First generated as part of NASA's Systems for Nuclear Auxiliary Power (SNAP) program in the '60s, an atom-splitting fission reactor called SNAP-10A was the only U.S. nuclear power plant to ever operate in space. It was launched on Apr. 3, 1965, and worked fine for just 43 days, producing 500 watts of power before an equipment failure ended the demo.
Aimed at supporting its ambitious, long-term exploration plans, NASA's goal is to have a new finished flight system, lander, and reactor ready to roll in roughly five years. But first, it will be manufactured, assembled, and tested on Earth.
Anthony Calomino, NASA’s nuclear technology portfolio chief inside the Space Technology Mission Directorate, indicated that the space agency intends on installing a 10-kilowatt class fission surface power system for lunar demonstration — though he estimates that may take till the end of the decade.
Once completed, the unit will be matched with a lunar lander and a launch vehicle, which will take it into position in orbit around the Moon. Dropping it gently to the surface will be accomplished by a special lander. Once plopped down into the dusty regolith, it'll be ready to go right out of the box. No assembly required!
“Once the technology is proven through the demonstration, future systems could be scaled up or multiple units could be used together for long-duration missions to the Moon and eventually Mars,” Calomino explained. “Four units, providing 10 kilowatts of electrical power each, would provide enough power to establish an outpost on the Moon or Mars. The ability to produce large amounts of electrical power on planetary surfaces using a fission surface power system would enable large-scale exploration, establishment of human outposts, and utilization of in situ resources, while allowing for the possibility of commercialization.”
NASA has already teamed up with the Idaho National Laboratory (INL).
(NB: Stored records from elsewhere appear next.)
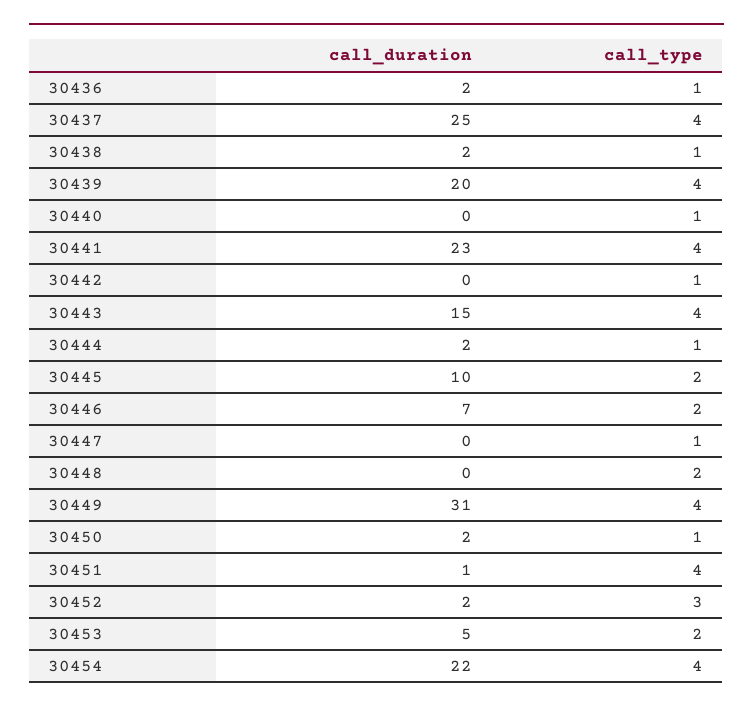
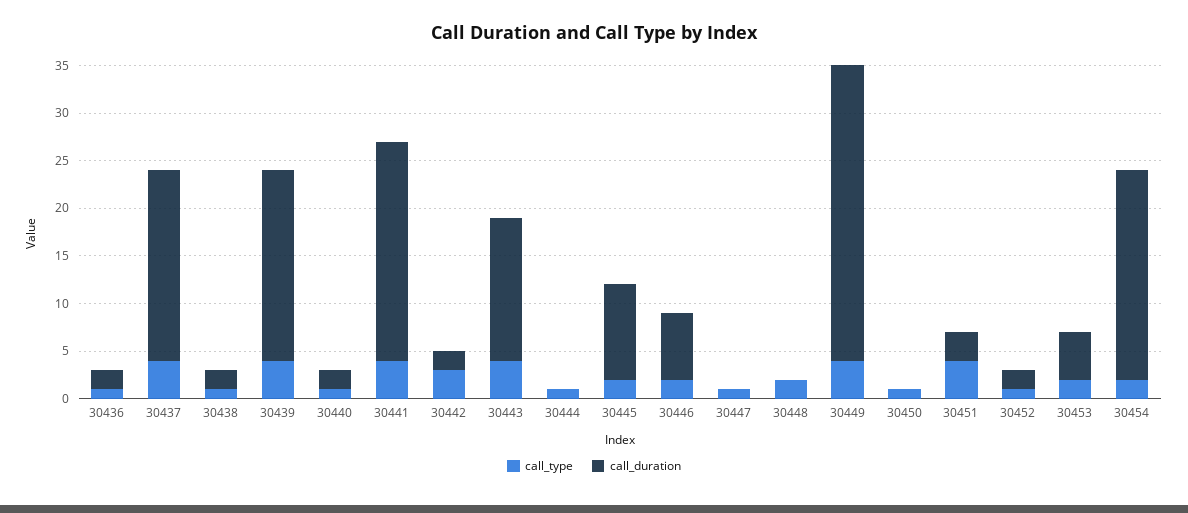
call_duration, 30437: 25 -> 20
call_duration, 30440: 0 -> 2
call_duration, 30442: 0 -> 2
call_type, 30442: 1 -> 3
call_duration, 30444: 2 -> 0
call_duration, 30450: 2 -> 0
call_duration, 30451: 1 -> 3
call_type, 30452: 3 -> 1
call_type, 30454: 4 -> 2

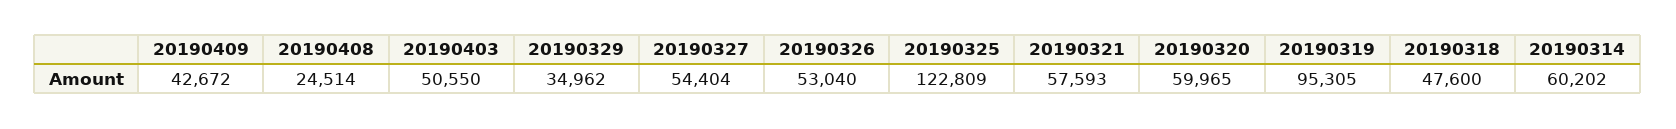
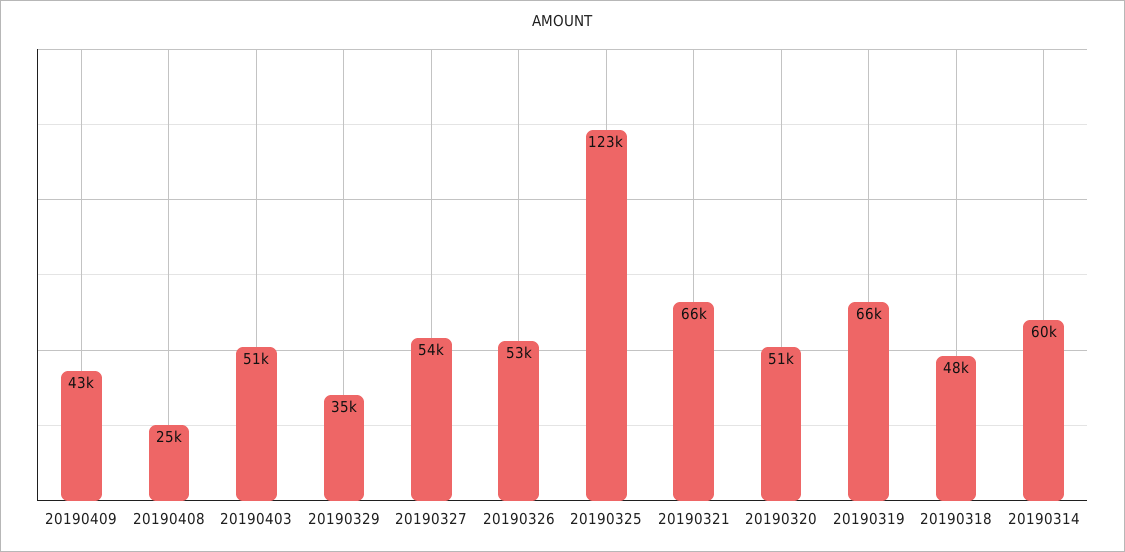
20190321: 57593 -> 66000
20190320: 59965 -> 51000
20190319: 95305 -> 66000

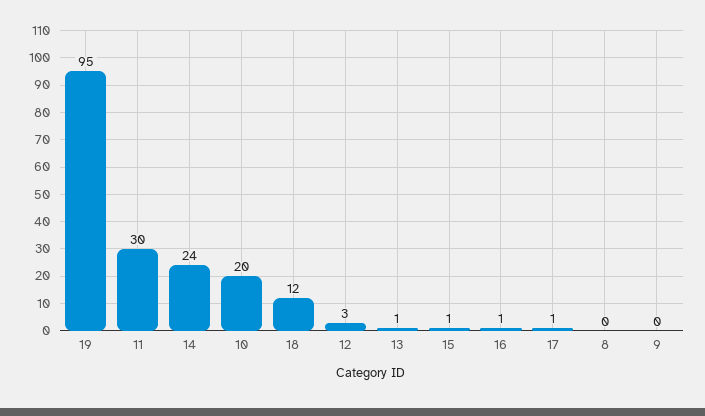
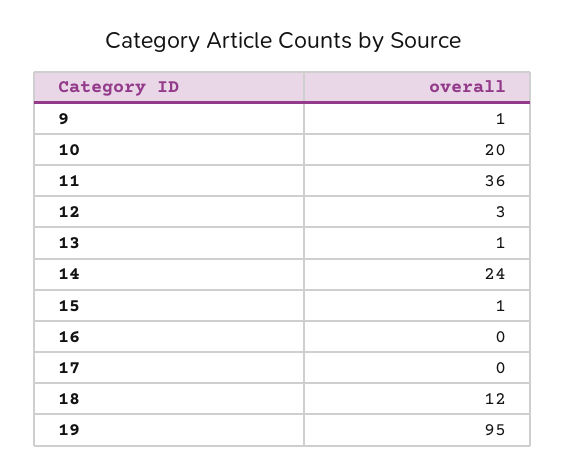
11: 30 -> 36
16: 1 -> 0
17: 1 -> 0
8: 0 -> none
9: 0 -> 1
In the estimation of Steve Johnson, INL's director of the Space Nuclear Power and Isotope Technologies Division, five or so years is a solid timeframe to achieve those goals.
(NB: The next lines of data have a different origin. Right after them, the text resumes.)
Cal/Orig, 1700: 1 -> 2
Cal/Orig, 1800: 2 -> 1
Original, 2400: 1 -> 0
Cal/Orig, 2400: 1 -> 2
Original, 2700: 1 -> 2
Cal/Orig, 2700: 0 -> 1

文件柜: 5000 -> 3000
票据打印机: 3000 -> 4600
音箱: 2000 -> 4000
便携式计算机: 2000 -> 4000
“We are able to leverage years of research and development work on advanced fuels and materials as well as recent commercial space transportation advances to reduce risk to the schedule, to meet the 2026 date,” Johnson noted. “We really are striving to bring the commercial nuclear industry innovation to the table to work with NASA and the aerospace industry utilizing existing technologies.”
Confident in the project's objectives to deliver sustainable power to the Moon, Mars, and beyond, Johnson believes that recent advances in nuclear fission reactor construction combined with equipment already assigned to build the reactor, power conversion, heat rejection, and space flight technology will make their optimistic deadline a reality.
“We can utilize existing facilities and technical expertise resident[s] at our national laboratories to support this important initiative to meet the country’s timeline,” he explained. “At INL, we are supporting a future industry partnership effort in the coming months to design this demonstration reactor, bringing together aerospace, nuclear and power companies for this monumental effort.”
So far, more than 22 companies have responded to NASA's open call, but while many have prior knowledge in the fields of aerospace, nuclear energy, and power conversion, Blue Origin and BWXT are among the few that have been officially recognized.